Let me start by reading a quote to you from a senior USAID official:

“We are going to absolutely call this stuff out and to be more clear about the choice that our partner countries have, and be clear that if you decide to work with China, it is bad.”

If you decide to work with China, it is bad. This statement perfectly captures where US policy stands today when it comes to Chinese development finance. And while I do want to focus on the Trump administration, which is setting the tone and the policy, it is also important to note that the wider Washington policy community, certainly Congress but also the think tank community, is not so distant from this simplistic stance. For the think tanks, I attribute this to the outsized voice of the national security expert community, and the fact that they have only recently woken up to the fact of Chinese finance, given prominence under the Belt & Road initiative.  The dominant analytical framework in Washington for assessing BRI is a security one, and the dominant view in Washington right now is that Chinese finance globally represents a national security threat here it home. As a result, we have moved seemingly overnight from the language of development cooperation to competition and conflict, in which an emerging and potentially leading objective of US foreign assistance is to counter China.

* DATASET EXCERPT *
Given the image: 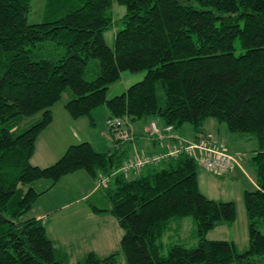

* TASK INSTRUCTIONS *
Please extend the text on US policy toward Chinese development finance, starting right after its final sentence.

* FINAL ANSWER *
As a framework for engaging with other countries, “Chinese money bad, US money good” has some problems. It is counterproductive and misses the mark when it comes to grounded and needed criticism of Chinese behavior. So, let me spend a few minutes on what I think current US policy is getting wrong and then focus on what actually is wrong with Chinese financing, with some thoughts about getting to a more productive US policy stance.

First, let’s consider the language of administration officials more generally, which often portrays the fundamental weakness of a “state-driven” development model, the need for “market-driven” solutions, and more generally has sought to convince developing country officials that Chinese finance everywhere and always leads to bad outcomes. Locked in a Cold War mentality, the administration seems to be obsessed with the idea that China is spreading Karl Marx around the world one loan at a time. The problem here is that they are fixated on the wrong Marx. It was Chico Marx in the movie Duck Soup, who famously asked, “who are you going to believe, me or your own eyes?” And so you can picture Secretary Pompeo in meeting after meeting with developing country officials preaching the sins of Chinese finance when these officials only need to look out their windows and see the roads, bridges, power plants and ports brought to them by China.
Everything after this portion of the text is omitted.